Put the lines of the entries below into a JSON list of strings, one string per line, leaving out blank lines. Begin at the line that contains "iPhone 12 64GB" and stop after the line that contains "Lucas Ballasy".

(Stored items from a collection)
○ ○ ○ ○ ○

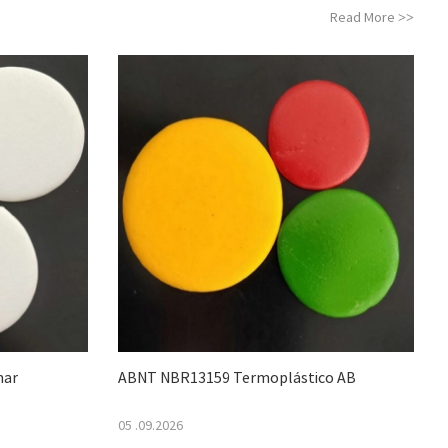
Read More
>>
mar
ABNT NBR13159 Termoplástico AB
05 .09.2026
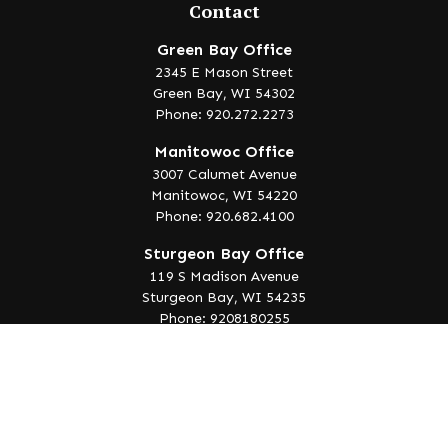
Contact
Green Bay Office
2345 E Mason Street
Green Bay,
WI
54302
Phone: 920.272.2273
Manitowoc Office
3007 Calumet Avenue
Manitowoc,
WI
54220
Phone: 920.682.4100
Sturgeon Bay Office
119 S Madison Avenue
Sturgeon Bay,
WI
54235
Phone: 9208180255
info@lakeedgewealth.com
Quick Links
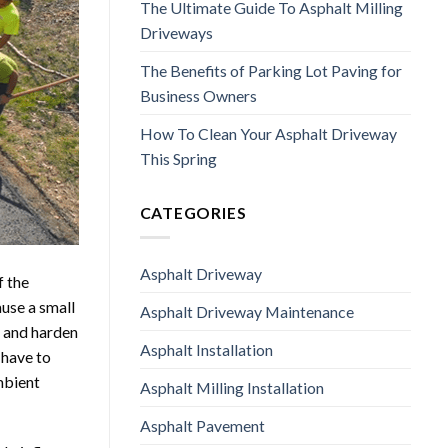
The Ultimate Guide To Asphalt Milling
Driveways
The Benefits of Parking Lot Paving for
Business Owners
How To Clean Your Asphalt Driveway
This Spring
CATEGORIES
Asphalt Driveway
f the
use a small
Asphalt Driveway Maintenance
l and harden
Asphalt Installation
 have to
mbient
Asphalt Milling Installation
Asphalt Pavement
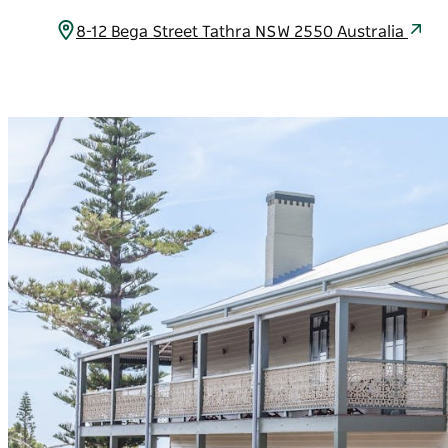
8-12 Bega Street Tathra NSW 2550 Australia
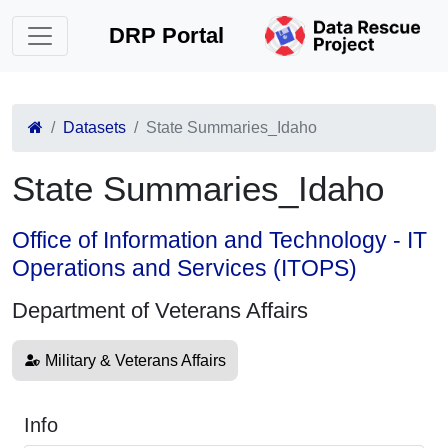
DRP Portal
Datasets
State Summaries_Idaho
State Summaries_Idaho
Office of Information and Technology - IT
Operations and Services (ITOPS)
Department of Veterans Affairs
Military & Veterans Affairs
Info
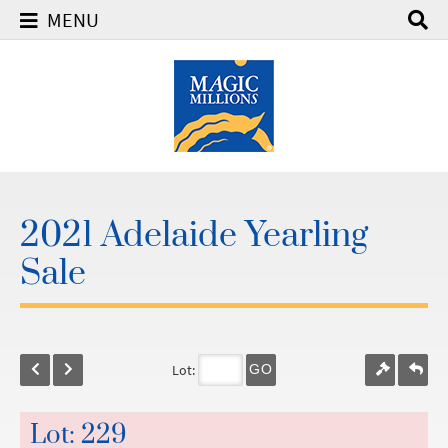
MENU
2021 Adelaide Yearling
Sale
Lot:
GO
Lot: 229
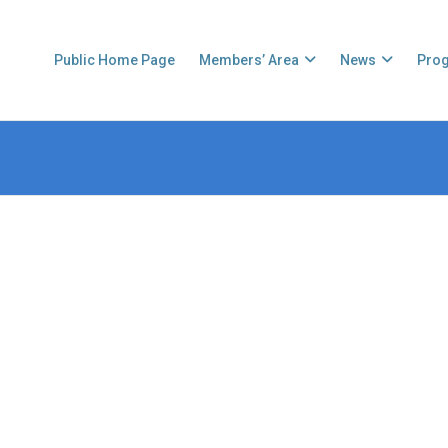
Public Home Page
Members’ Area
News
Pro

○ ○ ○ ○ ○

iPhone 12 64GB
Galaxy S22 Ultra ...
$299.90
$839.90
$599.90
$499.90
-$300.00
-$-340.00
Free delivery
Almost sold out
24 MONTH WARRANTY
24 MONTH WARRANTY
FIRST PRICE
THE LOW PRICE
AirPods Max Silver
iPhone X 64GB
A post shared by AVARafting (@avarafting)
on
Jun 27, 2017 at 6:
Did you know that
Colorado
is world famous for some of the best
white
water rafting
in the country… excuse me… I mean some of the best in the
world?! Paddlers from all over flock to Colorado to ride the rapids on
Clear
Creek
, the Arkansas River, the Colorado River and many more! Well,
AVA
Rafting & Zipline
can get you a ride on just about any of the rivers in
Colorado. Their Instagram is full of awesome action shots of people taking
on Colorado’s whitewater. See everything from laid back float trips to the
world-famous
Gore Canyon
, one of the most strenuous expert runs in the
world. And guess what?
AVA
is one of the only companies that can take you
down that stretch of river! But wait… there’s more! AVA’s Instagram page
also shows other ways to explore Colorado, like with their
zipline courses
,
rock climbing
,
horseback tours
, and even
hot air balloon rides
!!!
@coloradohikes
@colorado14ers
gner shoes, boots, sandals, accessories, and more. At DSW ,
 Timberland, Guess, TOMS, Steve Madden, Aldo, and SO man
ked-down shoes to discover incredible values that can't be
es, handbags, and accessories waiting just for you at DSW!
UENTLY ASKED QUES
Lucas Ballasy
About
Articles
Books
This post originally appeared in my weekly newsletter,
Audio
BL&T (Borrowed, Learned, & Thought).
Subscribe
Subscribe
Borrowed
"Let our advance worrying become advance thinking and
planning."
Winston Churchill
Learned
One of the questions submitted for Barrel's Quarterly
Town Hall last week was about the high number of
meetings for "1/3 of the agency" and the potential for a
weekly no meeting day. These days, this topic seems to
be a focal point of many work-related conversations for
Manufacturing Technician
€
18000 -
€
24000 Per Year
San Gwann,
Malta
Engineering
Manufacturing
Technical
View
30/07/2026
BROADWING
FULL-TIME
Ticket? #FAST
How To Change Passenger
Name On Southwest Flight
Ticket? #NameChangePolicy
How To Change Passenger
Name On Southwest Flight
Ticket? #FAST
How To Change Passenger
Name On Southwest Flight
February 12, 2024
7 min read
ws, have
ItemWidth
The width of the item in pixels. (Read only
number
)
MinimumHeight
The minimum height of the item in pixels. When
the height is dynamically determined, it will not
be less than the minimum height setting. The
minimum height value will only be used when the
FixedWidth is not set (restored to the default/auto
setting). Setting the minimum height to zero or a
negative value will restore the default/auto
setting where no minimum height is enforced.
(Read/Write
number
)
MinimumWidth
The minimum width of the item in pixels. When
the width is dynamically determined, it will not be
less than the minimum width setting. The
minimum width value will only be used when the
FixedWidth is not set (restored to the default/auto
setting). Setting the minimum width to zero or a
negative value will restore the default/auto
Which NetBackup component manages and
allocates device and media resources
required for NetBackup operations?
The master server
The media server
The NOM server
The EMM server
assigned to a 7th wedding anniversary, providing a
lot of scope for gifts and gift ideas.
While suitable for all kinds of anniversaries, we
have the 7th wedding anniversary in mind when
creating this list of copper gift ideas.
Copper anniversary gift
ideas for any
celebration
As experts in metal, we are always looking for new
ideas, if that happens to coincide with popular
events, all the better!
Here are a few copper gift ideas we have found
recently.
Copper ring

○ ○ ○ ○ ○

_Answer section_
[
  "iPhone 12 64GB",
  "Galaxy S22 Ultra ...",
  "$299.90",
  "$839.90",
  "$599.90",
  "$499.90",
  "-$300.00",
  "-$-340.00",
  "Free delivery",
  "Almost sold out",
  "24 MONTH WARRANTY",
  "24 MONTH WARRANTY",
  "FIRST PRICE",
  "THE LOW PRICE",
  "AirPods Max Silver",
  "iPhone X 64GB",
  "A post shared by AVARafting (@avarafting)",
  "on",
  "Jun 27, 2017 at 6:",
  "Did you know that",
  "Colorado",
  "is world famous for some of the best",
  "white",
  "water rafting",
  "in the country… excuse me… I mean some of the best in the",
  "world?! Paddlers from all over flock to Colorado to ride the rapids on",
  "Clear",
  "Creek",
  ", the Arkansas River, the Colorado River and many more! Well,",
  "AVA",
  "Rafting & Zipline",
  "can get you a ride on just about any of the rivers in",
  "Colorado. Their Instagram is full of awesome action shots of people taking",
  "on Colorado’s whitewater. See everything from laid back float trips to the",
  "world-famous",
  "Gore Canyon",
  ", one of the most strenuous expert runs in the",
  "world. And guess what?",
  "AVA",
  "is one of the only companies that can take you",
  "down that stretch of river! But wait… there’s more! AVA’s Instagram page",
  "also shows other ways to explore Colorado, like with their",
  "zipline courses",
  ",",
  "rock climbing",
  ",",
  "horseback tours",
  ", and even",
  "hot air balloon rides",
  "!!!",
  "@coloradohikes",
  "@colorado14ers",
  "gner shoes, boots, sandals, accessories, and more. At DSW ,",
  " Timberland, Guess, TOMS, Steve Madden, Aldo, and SO man",
  "ked-down shoes to discover incredible values that can't be",
  "es, handbags, and accessories waiting just for you at DSW!",
  "UENTLY ASKED QUES",
  "Lucas Ballasy"
]